Configure seqOutBias assets

seqOutBias is an optional tool that can be used to correct for enzymatic (e.g. Tn5 transposase) bias and generate stranded bigWigs for visualization [^Martins2018]. The bias itself is corrected using a kmer mask for the plus and minus strand Tn5 recognition sites and by taking the ratio of genome-wide observed read counts to the expected sequence based counts for each k-mer [^Martins2018]. The k-mer counts take into account mappability at a given read length using GenomeTools’ Tallymer program [^Kurtz2008].

To successfully use seqOutBias therefore requires some additional refgenie assets: the tallymer_index and the suffixerator_index. To generate the indexed k-mers (tallymer_index) for a sample requires an enhanced suffix array (suffixerator_index) for your primary alignment genome. The corresponding k-mer index is produced using this enhanced suffix array for the specific read length of your library. This means you need separate k-mer indicies for every read length of your samples of interest, should they be different across samples.

For example, a sample of interest is read length 75 and it's to be aligned to human genome, hg38. You need to tag the tallymer_index with the read length, as the pipeline looks for the specific read length tagged tallymer index when using seqOutBias.

First, we'll create the enhanced suffix array. This asset only needs to be produced once for a genome. For larger genomes (e.g. human), this can require significant amounts of memory (24GB+) to complete in a reasonable time, somewhere around an hour.

refgenie build hg38/suffixerator_index --params memlimit=24GB

Once the suffixerator_index is complete, we can generate the tallymer_index for read length 75 with which we'll tag the asset. This is much faster to complete than the suffixerator_index.

refgenie build hg38/tallymer_index:75 --params mersize=75

Now you'd be all set to run the pipeline using seqOutBias (argument: --sob) to correct for enzymatic biases.
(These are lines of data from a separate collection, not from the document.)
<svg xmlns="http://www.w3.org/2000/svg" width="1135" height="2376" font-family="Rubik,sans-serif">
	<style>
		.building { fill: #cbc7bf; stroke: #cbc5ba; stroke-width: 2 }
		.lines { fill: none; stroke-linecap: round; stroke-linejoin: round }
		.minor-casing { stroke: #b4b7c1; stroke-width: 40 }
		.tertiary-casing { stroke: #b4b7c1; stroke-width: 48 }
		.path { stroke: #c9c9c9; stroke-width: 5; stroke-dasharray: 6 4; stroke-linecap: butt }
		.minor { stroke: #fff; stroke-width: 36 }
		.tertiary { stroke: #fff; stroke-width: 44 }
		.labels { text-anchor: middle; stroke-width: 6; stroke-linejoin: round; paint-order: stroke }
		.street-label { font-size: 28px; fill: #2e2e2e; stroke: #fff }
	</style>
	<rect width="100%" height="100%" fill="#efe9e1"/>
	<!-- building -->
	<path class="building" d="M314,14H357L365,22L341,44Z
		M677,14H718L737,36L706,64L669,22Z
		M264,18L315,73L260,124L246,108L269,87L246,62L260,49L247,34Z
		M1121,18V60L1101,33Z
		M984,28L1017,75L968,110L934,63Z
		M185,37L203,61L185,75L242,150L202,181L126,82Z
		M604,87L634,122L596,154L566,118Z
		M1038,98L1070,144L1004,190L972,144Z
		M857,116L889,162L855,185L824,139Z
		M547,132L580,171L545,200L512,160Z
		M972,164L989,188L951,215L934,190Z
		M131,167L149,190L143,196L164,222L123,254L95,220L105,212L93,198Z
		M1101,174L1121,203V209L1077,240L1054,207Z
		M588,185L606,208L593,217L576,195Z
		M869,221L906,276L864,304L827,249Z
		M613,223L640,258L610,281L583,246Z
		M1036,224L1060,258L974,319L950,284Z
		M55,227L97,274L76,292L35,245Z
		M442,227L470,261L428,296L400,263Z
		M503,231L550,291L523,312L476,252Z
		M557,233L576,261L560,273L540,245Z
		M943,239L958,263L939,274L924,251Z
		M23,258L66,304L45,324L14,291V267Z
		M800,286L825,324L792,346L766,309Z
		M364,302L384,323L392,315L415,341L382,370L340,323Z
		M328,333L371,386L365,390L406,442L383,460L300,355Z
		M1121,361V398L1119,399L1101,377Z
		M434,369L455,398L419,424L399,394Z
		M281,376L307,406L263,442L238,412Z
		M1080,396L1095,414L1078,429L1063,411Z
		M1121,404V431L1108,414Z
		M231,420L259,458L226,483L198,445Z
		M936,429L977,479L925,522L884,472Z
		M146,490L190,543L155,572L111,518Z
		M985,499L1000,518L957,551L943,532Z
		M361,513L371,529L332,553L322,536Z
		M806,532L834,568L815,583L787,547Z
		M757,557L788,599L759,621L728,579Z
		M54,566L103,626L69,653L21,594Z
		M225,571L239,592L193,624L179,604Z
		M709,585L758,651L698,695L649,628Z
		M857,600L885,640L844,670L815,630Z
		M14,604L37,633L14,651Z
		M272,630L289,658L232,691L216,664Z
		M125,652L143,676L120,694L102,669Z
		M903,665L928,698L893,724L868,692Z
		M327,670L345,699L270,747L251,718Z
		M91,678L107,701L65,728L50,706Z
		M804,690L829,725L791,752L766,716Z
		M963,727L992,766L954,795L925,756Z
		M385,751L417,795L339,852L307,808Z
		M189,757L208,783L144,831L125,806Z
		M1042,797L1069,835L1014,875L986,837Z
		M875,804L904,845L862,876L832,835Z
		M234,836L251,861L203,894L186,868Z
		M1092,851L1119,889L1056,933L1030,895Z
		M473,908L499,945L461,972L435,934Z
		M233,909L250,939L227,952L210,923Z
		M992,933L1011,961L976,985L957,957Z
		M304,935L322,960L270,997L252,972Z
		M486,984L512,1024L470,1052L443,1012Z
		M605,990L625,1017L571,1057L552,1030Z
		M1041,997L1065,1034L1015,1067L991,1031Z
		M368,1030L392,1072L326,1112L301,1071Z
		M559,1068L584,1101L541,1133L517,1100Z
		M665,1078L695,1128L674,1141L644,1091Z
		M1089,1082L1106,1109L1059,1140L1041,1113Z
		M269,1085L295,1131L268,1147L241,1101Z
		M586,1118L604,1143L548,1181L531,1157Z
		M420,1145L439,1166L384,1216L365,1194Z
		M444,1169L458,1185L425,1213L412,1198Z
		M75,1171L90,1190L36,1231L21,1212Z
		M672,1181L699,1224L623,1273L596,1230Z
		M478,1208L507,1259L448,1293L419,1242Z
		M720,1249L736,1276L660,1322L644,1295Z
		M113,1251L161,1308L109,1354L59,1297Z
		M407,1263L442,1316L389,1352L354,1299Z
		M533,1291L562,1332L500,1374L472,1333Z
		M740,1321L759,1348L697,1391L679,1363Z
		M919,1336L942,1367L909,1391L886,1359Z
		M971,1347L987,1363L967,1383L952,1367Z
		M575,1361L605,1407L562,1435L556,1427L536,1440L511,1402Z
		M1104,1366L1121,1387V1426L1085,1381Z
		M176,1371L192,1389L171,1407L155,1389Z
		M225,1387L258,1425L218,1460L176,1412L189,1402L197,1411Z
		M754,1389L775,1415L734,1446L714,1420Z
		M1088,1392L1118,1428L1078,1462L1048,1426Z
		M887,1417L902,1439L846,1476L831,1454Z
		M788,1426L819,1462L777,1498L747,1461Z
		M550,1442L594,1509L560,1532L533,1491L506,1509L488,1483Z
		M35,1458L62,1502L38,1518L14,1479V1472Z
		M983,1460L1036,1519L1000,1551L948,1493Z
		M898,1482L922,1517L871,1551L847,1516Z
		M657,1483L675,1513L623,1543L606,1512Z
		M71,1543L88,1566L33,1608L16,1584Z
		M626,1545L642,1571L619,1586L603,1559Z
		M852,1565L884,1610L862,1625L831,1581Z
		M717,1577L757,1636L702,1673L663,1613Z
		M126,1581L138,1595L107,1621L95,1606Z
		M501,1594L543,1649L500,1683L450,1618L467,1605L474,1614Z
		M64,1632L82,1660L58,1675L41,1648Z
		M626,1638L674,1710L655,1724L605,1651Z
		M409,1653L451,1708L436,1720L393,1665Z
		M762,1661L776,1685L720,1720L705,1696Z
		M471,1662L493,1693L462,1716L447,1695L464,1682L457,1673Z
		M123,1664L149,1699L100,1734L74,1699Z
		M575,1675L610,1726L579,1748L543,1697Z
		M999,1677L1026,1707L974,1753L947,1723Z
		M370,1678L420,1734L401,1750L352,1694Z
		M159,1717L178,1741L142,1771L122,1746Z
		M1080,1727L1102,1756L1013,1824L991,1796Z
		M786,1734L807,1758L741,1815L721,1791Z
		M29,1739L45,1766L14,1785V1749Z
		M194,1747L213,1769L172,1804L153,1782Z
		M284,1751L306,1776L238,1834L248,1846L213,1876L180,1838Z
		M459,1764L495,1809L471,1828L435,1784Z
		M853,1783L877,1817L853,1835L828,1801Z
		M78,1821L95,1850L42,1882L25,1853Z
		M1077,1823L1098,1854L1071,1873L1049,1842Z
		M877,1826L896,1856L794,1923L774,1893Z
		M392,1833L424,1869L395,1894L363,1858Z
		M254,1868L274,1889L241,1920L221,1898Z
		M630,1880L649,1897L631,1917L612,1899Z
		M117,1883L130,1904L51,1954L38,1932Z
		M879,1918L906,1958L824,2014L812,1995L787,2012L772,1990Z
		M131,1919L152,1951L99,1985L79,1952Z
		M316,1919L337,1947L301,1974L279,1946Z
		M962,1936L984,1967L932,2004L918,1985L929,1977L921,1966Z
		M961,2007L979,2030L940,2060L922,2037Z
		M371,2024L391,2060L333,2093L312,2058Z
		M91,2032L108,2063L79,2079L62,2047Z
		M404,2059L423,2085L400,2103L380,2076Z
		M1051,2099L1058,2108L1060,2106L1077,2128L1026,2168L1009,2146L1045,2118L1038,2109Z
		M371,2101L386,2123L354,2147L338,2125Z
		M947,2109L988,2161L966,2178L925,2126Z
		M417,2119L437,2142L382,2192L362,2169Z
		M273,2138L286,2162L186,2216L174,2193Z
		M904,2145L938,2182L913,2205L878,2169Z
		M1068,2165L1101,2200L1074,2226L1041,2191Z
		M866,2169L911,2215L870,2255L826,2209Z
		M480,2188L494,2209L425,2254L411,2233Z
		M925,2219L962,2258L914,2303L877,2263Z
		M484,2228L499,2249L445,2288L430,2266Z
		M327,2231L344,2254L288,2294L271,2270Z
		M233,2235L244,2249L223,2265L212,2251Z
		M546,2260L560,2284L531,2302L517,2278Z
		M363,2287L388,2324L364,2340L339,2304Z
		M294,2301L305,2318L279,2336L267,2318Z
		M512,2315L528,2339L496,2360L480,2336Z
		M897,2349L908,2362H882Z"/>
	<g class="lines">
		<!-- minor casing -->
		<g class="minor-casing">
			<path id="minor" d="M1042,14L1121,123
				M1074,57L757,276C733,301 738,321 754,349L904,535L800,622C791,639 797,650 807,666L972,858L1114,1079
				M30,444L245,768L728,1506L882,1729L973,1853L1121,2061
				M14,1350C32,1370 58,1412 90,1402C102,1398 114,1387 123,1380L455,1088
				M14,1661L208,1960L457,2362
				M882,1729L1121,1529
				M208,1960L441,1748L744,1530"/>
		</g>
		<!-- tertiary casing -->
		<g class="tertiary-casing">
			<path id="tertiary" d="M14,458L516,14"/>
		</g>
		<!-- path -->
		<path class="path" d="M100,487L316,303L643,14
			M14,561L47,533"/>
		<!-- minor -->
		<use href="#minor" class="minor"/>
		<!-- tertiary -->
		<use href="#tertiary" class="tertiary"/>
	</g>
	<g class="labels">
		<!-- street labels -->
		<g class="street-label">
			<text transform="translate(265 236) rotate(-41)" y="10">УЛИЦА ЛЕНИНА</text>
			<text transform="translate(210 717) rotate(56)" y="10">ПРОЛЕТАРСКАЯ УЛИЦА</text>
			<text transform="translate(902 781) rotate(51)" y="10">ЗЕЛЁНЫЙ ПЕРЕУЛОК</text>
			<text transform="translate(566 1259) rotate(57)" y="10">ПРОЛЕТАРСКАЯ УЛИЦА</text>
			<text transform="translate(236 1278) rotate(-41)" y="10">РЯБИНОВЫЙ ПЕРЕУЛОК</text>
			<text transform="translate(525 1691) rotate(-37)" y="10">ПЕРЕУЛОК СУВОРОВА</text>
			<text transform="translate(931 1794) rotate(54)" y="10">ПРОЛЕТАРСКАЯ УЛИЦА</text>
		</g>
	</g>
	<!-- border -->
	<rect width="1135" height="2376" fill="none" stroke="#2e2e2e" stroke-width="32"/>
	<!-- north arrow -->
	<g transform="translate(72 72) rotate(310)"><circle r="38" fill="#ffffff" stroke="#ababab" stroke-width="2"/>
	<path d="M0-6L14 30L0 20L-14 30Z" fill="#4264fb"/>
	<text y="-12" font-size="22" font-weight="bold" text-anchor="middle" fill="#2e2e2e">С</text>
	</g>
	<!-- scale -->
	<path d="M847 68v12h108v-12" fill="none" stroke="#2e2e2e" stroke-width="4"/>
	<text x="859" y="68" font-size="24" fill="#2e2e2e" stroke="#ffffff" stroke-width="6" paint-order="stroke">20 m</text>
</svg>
[^Martins2018]: Martins AL, Walavalkar NM, Anderson WD, Zang C, Guertin MJ. Universal correction of enzymatic sequence bias reveals molecular signatures of protein/DNA interactions. Nucleic Acids Res. 2018;46(2):e9. doi:10.1093/nar/gkx1053

[^Kurtz2008]: Kurtz S, Narechania A, Stein JC, Ware D. A new method to compute K-mer frequencies and its application to annotate large repetitive plant genomes. BMC Genomics 2008;9:517.